Kampagne "can‘t evict solidarity" (Gastbeitrag)
Einleitung

Im Sommer 2016 hat sich als Reaktion auf die Räumungen solidarischer Hausbesetzungen in Thessaloniki die Antirepressionskampagne „You can‘t evict solidarity“ gegründet – eine Gruppe von bundesweit aktiven Menschen, die vor allem während des sogenannten „langen Sommers der Migration“ regelmäßig entlang der Balkanroute solidarisch unterwegs waren und sich mit lokalen Unterstützungsstrukturen vernetzt haben. Sie berichten von den zunehmenden Repressionen gegen Geflüchtete und Unterstützer*innen und den Folgen.

Bild: flickr.com; Fotomovimiento, CC BY-NC-ND 2.0

Geflüchtete an der Grenze bei Idomeni im Sommer 2016.

You can‘t evict solidarity

Europaweit beobachten wir, dass die Staats- und EU-Politik gegenüber Menschen auf der Flucht, Unterstützer*innen sowie jeglichen Alternativen zu staatlicher Migrationskontrolle zunehmend repressiver wird. Diese Abschottungspolitik zwingt Menschen dazu, den gefährlichen Weg über das von Frontex überwachte Mittelmeer zu nehmen. Die Anzahl derjenigen, die dabei starben, lag allein 2018 bei über 2.000 Menschen1 . Die Grenzen zwischen den europäischen Staaten sind streng kontrolliert und hoch militarisiert. Während auf der sogenannten Balkanroute zwischen Serbien und Ungarn Geflüchtete von Polizei und Militär mit modernster Technik aufgespürt, mit Gewalt am Grenzübertritt gehindert und ohne Rechtsgrundlage inhaftiert werden, wurden 2015 auch Flüchtende an der Grenze zwischen Bulgarien und der Türkei erschossen2 . Trotz alledem nehmen viele Menschen neue, gefahrvolle Wege auf sich. Nicht wenige werden daraufhin unter menschenunwürdigen Bedingungen in sogenannten „Hotspots“ wie auf den griechischen Inseln Chios, Lesbos und Samos faktisch inhaftiert, da diese seit dem EU-Türkei-Deal für Geflüchtete zu Gefängnissen geworden sind. Aktuell leben allein über 7.500 Menschen im Camp Moria auf Lesbos, das für 3.000 Personen ausgelegt ist. Andere Menschen sitzen an den Grenzen in Velika Kladusa (bosnisch-kroatische Grenze) oder in Ventimiglia (italienisch-französische Grenze) fest, wohnen teilweise auf der Straße oder werden illegal zurückgeschoben.
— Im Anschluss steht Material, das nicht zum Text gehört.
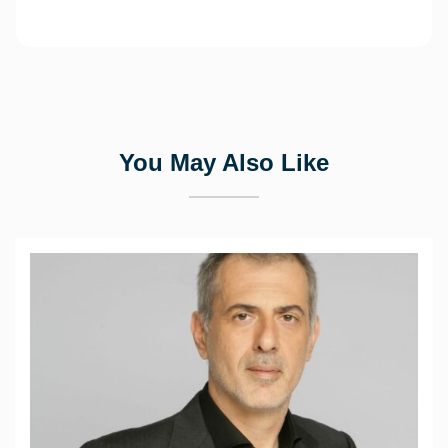
You May Also Like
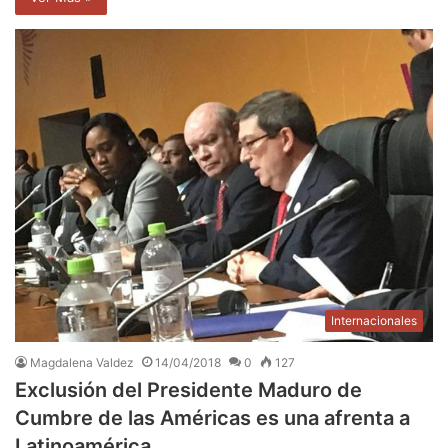
Internacionales
Magdalena Valdez
14/04/2018
0
127
Exclusión del Presidente Maduro de
Cumbre de las Américas es una afrenta a
Latinoamérica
Von Widerstand und Repression

An verschiedenen Orten regt sich jedoch Widerstand gegen diese tödliche Politik und das EU-Grenzregime, wann immer Menschen gegen willkürliche Inhaftierungen, für offene Grenzen und für ihre Rechte kämpfen. So gab es ein Protestcamp von Geflüchteten bei Velika Kladusa (bosnisch-kroatische Grenze) im Herbst 2018 sowie unzählige Proteste von Geflüchteten in den Lagern auf den griechischen Inseln und an anderen europäischen Grenzorten, Städten oder (Abschiebe-)Gefängnissen. Viele dieser für die Öffentlichkeit oft unsichtbaren Proteste werden mit Gewalt durch die Polizei oder andere staatliche Kontrollinstanzen beendet und die Protestierenden abgeschoben oder inhaftiert. So z.B. in den unten erläuterten Fällen.

Aus der Not besetzte Häuser werden wie in Thessaloniki im Sommer 2016 geräumt, solidarische Aktivist*innen durch neue Gesetze mit hohen Haftstrafen wegen „Schleuserei“ konfrontiert. Gleichzeitig kriminalisiert die EU solidarische Seenotretter*innen wie „Jugend rettet“ oder „Sea Watch“, die mit ihren Schiffen mit Geretteten nicht in europäischen Häfen anlegen dürfen. Im Folgenden werden einige solcher Repressionsfälle gegen Geflüchtete, die sich ihrer menschenunwürdigen Lage widersetzen, exemplarisch dargestellt und stehen zugleich für unzählige weitere Fälle ähnlicher staatlicher Brutalität und legaler Willkür, die größtenteils im Verborgenen bleiben.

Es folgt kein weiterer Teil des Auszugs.